Puff, puff, bash: Slopers slam homeless-shelter residents for allegedly lighting up on their blocks
File photo by Bess Adler

This refuge’s neighbors are playing the toking victim.

Park Slope Women’s Shelter residents are luring drug dealers to the neighborhood by smoking weed on the stoops of homes near the facility, charged locals who complained of the alleged habit at a Wednesday community meeting.

“We have shelter residents who are smoking marijuana and they’re sitting on our stoops. That provides a population of buyers and we’re going to have a whole new population of sellers,” said 16th-Street resident Barbara Barran. “This is a very, very deep concern of ours.”

Barran, along with fellow 16th-Street denizens Nelly Isaacson and Laura Ide, organized the gathering of elected officials, cops, shelter workers, and a few dozen neighbors at Eighth Avenue’s Bishop Boardman Apartments, where they discussed the women’s supposed reefer use and other behavioral problems.

Residents of the shelter at 1402 Eighth Ave. between 14th and 15th streets, which serves women battling addiction and mental illness, turned 16th Street between Eighth Avenue and Prospect Park West into their own personal drug den about six months ago, according to Barran, who claimed their brazen pot smoking led to other bad behavior.

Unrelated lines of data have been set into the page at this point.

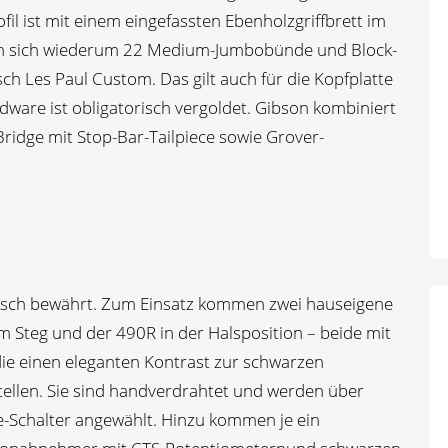
l ist mit einem eingefassten Ebenholzgriffbrett im
den sich wiederum 22 Medium-Jumbobünde und Block-
isch Les Paul Custom. Das gilt auch für die Kopfplatte
rdware ist obligatorisch vergoldet. Gibson kombiniert
ridge mit Stop-Bar-Tailpiece sowie Grover-
assisch bewährt. Zum Einsatz kommen zwei hauseigene
 Steg und der 490R in der Halsposition – beide mit
ie einen eleganten Kontrast zur schwarzen
tellen. Sie sind handverdrahtet und werden über
e-Schalter angewählt. Hinzu kommen je ein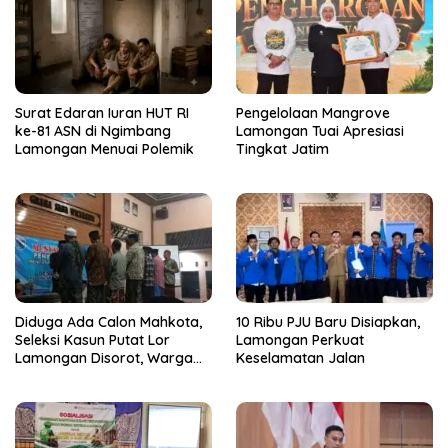
Surat Edaran Iuran HUT RI
Pengelolaan Mangrove
ke-81 ASN di Ngimbang
Lamongan Tuai Apresiasi
Lamongan Menuai Polemik
Tingkat Jatim
Diduga Ada Calon Mahkota,
10 Ribu PJU Baru Disiapkan,
Seleksi Kasun Putat Lor
Lamongan Perkuat
Lamongan Disorot, Warga
Keselamatan Jalan
Curiga Sudah Dikondisikan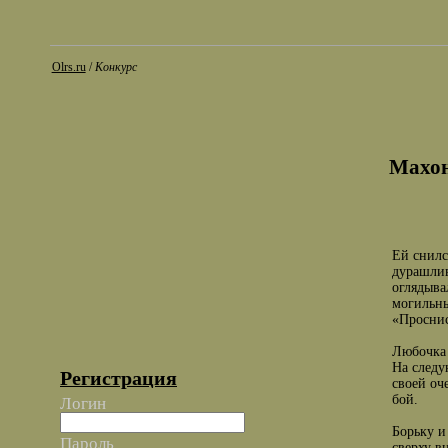
Olrs.ru
/
Конкурс
Махо
Ей снилс
дурашлив
оглядыва
могильны
«Проснис
Любочка 
На следу
Регистрация
своей оч
бой.
Логин
Борьку и
Пароль
сверху в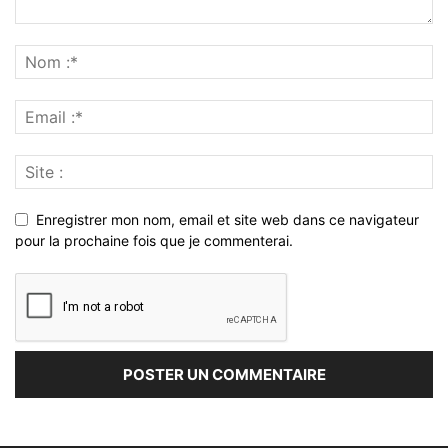
Enregistrer mon nom, email et site web dans ce navigateur
pour la prochaine fois que je commenterai.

“Women started stopping into the exercise place on my block asking to use the bathroom, asking for money, urinating in the street, and panhandling in the neighborhood,” the local said.

The recent antics followed years of peaceful coexistence between community and shelter residents, but there’s no mistaking one group for the other because the latter “do tend to stick out,” Barran said.

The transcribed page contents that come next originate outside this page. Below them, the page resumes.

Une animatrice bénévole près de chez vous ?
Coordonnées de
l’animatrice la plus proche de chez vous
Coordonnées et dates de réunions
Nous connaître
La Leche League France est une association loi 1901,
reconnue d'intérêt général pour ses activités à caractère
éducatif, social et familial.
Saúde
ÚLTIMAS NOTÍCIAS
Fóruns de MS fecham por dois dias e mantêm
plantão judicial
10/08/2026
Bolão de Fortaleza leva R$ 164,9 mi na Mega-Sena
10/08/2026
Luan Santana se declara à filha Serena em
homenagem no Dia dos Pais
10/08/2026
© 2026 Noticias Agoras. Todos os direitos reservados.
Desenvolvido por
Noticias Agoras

Representatives from Camba — the social-services provider that has operated the shelter inside the Park Slope Armory since 1996 — said they’ve expanded security patrols on the affected block, but that guards haven’t noticed any illicit activity while on their routines. The absence of visible proof led the facility’s honchos to question the locals’ anecdotal reports, which did not include any hard evidence, according to a Camba rep who spoke at the meeting.

“I have not heard any reports of our staff finding residents in the community smoking pot,” said Claire Harding-Keefe, Camba’s senior vice president. “I would question whether or not it’s our clients.”

And other locals in attendance slammed their neighbors who set up the event for being heartless, claiming the organizers spoke of shelter residents “as though they were criminals” when making their accusations.

“We’re trying to rehabilitate these people, get them into permanent housing, and I think the whole tone of this conversation needs to be a little bit more sympathetic,” said Park Slope resident Richard Bruce.

All parties resolved to communicate more openly by the end of the gathering, and locals received a phone number for the shelter’s director, whom they were encouraged to report future bad behavior to with the promise that security would be sent pronto in order to document and resolve any incident, according to the Camba rep.

“The main point was to let us know in as real time as possible, so that we can go out and see if it is our clients,” Harding-Keefe said.